最期の救命
お読みいただきありがとうごさいます。
毎日1話、更新。
日によって2話の日もあります。
「救急車到着まであと五分!」
月城葵は傷病者の脈を確かめながら、無線の声に頷いた。路上に横たわる老人の意識は朦朧としているが、なんとか持ちこたえている。
「大丈夫ですよ。もうすぐ病院に着きます」
葵は老人の手を優しく握り、声をかけた。二十六年の人生で、彼女は何度この言葉を口にしただろう。それは決して形だけの励ましではない。救急救命士としての彼女の誓いだった。
「命を...守る」
それは葵が救命士を志したときから変わらない想い。医師でも看護師でもない。しかし、現場で命をつなぐ最後の砦として、彼女は誇りを持っていた。
「葵さん、気圧の変化やばいです」
後輩の山田が空を見上げながら告げる。
確かに、今日の天気は朝から不安定だった。台風の接近で、街全体が落ち着かない空気に包まれている。
「了解。今日は忙しくなりそうだね」
葵は救急車に戻りながら、空模様を確認した。灰色の雲が低く垂れ込め、今にも雨が降り出しそうな気配が漂う。
病院に到着し、老人を医師に引き継いだ直後、無線が鳴り響いた。
『全車両注意!台風の影響で各地で被害発生!特に東部地区の小学校で建物の一部が崩壊!多数の要救助者あり!』
葵の背筋が凍る。東部といえば、古い校舎が多い地域だ。
「山田くん、行くわよ」
「はい!」
サイレンを鳴らし、救急車は暴風の中を走り抜けた。到着した現場は、想像以上に悲惨だった。体育館の屋根が強風で一部剥がれ、避難していた児童たちが下敷きになっている。
「トリアージを開始します!」
葵は即座に現場指揮者に報告し、負傷者の確認を始めた。雨が激しさを増す中、赤・黄・緑・黒のタグを次々と付けていく。その瞬間、かすかな声が聞こえた。
「先生...」
がれきの陰から、小さな手が伸びている。葵は躊躇なく走り寄った。
そこには一人の少女が倒れていた。制服は埃まみれで、右足は建材に挟まれている。しかし、意識ははっきりとしていた。
「大丈夫?お姉さんが助けてあげるからね」
「うん...でも、まだ中に...」
少女の言葉に、葵は息を呑んだ。奥を覗くと、さらに数人の児童が見える。このままでは、建物が完全に崩壊する可能性もある。
「山田くん!この子を頼む!」
「え?葵さん、どこに!?」
葵は返事をする暇もなく、がれきの間を縫って進んでいった。風雨は更に強まり、建物のきしむ音が不吉に響く。

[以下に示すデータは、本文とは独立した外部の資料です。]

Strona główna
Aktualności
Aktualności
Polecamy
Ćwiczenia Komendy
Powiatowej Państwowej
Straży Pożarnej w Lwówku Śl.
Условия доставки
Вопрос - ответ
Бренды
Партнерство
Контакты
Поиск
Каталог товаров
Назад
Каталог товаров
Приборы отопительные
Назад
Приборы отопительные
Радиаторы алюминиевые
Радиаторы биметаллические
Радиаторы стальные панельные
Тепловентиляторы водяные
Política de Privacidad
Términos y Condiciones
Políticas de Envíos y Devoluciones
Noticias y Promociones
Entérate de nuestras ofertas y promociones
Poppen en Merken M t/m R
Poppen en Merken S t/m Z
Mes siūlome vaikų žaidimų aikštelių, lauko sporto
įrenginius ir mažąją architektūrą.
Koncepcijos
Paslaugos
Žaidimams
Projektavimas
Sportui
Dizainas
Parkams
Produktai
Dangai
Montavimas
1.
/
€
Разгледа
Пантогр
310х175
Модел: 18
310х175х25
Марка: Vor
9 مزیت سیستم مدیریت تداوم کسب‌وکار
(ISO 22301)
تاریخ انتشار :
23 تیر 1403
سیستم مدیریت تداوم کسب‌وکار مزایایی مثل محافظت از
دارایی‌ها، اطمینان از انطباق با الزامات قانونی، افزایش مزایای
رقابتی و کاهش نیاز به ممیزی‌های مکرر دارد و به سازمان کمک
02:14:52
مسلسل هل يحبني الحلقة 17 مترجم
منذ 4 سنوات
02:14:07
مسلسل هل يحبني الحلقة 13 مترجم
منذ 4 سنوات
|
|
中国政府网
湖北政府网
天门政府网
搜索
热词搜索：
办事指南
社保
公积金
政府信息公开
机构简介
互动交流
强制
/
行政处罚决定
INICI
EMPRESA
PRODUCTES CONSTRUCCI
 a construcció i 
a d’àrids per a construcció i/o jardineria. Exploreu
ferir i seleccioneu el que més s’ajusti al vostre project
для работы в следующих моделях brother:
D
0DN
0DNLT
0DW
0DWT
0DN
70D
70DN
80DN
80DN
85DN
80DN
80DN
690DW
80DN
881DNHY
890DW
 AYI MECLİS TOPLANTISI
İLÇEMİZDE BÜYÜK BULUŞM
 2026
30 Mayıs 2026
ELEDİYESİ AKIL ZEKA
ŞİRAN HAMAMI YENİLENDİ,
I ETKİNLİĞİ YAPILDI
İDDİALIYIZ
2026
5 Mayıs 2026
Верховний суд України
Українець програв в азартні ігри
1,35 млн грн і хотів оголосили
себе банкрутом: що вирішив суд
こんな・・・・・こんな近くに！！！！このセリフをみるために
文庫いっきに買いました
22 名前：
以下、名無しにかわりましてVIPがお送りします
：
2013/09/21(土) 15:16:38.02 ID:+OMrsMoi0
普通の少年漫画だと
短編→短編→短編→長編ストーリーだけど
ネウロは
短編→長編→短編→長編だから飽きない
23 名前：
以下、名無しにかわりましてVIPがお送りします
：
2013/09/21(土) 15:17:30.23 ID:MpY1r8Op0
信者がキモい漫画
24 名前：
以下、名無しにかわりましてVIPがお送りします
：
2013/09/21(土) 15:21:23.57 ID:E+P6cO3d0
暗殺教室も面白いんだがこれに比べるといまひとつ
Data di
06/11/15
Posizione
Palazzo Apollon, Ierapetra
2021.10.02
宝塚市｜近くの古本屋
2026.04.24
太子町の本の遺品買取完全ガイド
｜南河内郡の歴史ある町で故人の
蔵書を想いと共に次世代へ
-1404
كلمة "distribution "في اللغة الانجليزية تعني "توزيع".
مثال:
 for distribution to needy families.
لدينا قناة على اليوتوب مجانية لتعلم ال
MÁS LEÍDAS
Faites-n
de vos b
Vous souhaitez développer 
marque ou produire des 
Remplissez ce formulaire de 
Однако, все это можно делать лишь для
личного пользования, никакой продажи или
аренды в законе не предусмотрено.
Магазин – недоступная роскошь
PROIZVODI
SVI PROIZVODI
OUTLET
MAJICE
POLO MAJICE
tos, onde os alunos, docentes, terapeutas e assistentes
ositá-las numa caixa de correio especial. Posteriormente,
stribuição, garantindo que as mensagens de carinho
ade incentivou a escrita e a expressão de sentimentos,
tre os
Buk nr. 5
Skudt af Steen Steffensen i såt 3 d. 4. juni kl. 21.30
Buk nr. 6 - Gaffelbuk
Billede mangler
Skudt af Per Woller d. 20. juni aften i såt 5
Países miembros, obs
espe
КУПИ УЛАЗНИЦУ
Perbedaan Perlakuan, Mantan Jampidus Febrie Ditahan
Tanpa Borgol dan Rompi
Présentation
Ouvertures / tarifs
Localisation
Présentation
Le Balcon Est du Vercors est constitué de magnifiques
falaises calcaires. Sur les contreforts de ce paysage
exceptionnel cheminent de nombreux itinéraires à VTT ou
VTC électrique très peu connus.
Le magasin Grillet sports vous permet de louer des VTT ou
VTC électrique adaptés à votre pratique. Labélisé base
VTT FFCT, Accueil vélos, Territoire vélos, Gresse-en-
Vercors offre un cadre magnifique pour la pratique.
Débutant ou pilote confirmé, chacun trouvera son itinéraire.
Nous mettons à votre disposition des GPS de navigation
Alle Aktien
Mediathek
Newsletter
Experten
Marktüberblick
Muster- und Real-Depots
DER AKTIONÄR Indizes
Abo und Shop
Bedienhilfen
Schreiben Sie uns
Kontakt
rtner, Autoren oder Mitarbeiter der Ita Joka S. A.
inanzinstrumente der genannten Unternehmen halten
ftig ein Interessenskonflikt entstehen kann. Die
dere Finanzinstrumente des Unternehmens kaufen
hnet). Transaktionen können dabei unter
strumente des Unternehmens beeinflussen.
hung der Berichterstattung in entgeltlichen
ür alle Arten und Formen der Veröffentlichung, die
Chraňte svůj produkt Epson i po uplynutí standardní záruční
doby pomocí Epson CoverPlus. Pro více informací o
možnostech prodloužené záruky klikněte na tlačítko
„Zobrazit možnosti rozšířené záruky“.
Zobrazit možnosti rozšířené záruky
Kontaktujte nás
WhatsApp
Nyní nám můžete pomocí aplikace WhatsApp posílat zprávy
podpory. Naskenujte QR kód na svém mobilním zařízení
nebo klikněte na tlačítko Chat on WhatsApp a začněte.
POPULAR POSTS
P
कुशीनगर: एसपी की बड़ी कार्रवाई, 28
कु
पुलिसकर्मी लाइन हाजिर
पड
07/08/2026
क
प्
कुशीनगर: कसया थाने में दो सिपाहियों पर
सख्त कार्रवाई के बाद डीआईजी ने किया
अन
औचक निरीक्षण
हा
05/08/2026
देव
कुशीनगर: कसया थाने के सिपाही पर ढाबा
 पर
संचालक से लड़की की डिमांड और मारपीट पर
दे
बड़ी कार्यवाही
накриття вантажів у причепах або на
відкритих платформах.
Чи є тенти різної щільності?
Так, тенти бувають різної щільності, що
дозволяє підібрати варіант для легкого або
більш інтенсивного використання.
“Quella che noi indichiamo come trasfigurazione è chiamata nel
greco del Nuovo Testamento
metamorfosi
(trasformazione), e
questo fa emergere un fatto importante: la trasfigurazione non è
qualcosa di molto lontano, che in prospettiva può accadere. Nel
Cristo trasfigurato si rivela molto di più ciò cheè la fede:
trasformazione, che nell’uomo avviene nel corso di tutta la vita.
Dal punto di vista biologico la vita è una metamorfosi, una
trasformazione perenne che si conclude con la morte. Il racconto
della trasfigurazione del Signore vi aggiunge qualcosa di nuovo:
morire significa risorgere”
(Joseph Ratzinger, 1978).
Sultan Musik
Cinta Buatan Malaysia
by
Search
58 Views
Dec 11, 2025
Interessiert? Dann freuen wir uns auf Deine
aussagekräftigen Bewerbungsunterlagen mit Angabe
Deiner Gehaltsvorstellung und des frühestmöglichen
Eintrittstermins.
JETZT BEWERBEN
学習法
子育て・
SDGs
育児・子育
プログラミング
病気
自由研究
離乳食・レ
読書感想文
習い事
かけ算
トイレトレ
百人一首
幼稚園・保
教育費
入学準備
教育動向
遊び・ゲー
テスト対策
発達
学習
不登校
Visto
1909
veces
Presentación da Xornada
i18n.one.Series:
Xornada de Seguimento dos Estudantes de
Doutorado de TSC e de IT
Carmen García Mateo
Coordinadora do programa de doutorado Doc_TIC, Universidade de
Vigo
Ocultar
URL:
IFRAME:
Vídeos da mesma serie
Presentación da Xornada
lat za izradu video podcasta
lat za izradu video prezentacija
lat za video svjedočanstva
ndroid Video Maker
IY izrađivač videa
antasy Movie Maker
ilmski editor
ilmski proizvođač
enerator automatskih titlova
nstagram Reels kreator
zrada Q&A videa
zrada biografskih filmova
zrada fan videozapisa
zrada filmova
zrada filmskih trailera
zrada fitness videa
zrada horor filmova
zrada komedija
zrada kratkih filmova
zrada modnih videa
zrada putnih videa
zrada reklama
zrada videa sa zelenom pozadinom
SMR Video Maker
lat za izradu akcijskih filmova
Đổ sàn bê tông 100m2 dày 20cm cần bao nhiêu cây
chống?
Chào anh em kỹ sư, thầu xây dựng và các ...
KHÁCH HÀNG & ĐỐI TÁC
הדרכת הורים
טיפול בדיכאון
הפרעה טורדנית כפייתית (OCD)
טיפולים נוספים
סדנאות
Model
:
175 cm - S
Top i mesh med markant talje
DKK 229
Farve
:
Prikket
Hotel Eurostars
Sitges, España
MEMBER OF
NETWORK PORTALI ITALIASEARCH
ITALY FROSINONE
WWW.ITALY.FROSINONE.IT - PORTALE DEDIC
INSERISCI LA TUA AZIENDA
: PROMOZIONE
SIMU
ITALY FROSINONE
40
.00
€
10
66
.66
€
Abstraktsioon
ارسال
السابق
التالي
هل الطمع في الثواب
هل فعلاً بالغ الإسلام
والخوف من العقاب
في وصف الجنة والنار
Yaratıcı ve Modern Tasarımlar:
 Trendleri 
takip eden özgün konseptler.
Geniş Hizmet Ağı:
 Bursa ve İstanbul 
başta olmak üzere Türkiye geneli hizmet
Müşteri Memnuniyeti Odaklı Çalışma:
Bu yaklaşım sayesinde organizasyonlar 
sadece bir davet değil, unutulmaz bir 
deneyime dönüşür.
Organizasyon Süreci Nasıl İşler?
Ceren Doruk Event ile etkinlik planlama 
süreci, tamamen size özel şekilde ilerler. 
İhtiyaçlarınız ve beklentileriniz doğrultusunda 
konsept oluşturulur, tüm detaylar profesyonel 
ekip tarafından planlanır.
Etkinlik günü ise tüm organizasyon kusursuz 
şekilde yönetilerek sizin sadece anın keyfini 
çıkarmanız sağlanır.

奥で見つけた児童たちは三人。幸い、大きな怪我は見られない。
「順番に出るわよ。一人ずつ、ゆっくりでいい」
一人、また一人と、児童たちを脱出させる。最後の一人を送り出したとき、上から不穏な音が聞こえた。
「葵さん、早く!建物が!」
山田の必死の叫び声が聞こえる。
葵は最後の児童を思い切り押し出した。その直後、轟音と共に、天井が崩れ落ちてきた。
(ああ、これが私の...)
激しい痛みと共に、意識が遠のいていく。しかし、不思議と恐怖はなかった。守るべき命を守れた。それだけで、彼女の人生は誇れるものだった。
「よく頑張りましたね」
突如、優しい声が響く。目を開けると、そこは真っ白な空間。美しい女性が微笑んでいた。
「あなたの覚悟と献身、見させていただきました」
「私は...死んだんですね」
「はい。でも、あなたの物語はまだ終わりではありません」
女性―女神は葵に手を差し伸べた。
「今度は、違う世界で。でも、同じ想いを持って生きてみませんか?」
「違う...世界?」
「ええ。そこでも、きっとあなたの力が必要とされています」
葵は迷わず、その手を取った。命を救いたいという想いは、魂そのものに刻まれているのだから。
「では、新たな人生を―」
光に包まれる感覚。そして、すべてが闇に溶けていった。
*
「お嬢様、お目覚めの時間です」
聞き慣れない声に、葵は目を開けた。見知らぬ天蓋付きのベッド。豪華な調度品に囲まれた部屋。そして、メイドらしき少女の穏やかな微笑み。
(ここは...)
体を起こそうとして、葵は違和感に気づく。手は小ぶりで白い。明らかに子供の体だ。
記憶が一気に押し寄せる。
救急救命士としての人生。最期の救助。そして、女神との約束。
「辺境伯爵家の令嬢」
そう、これが私の新しい人生―。
そして、これが新たな誓いの始まりだった。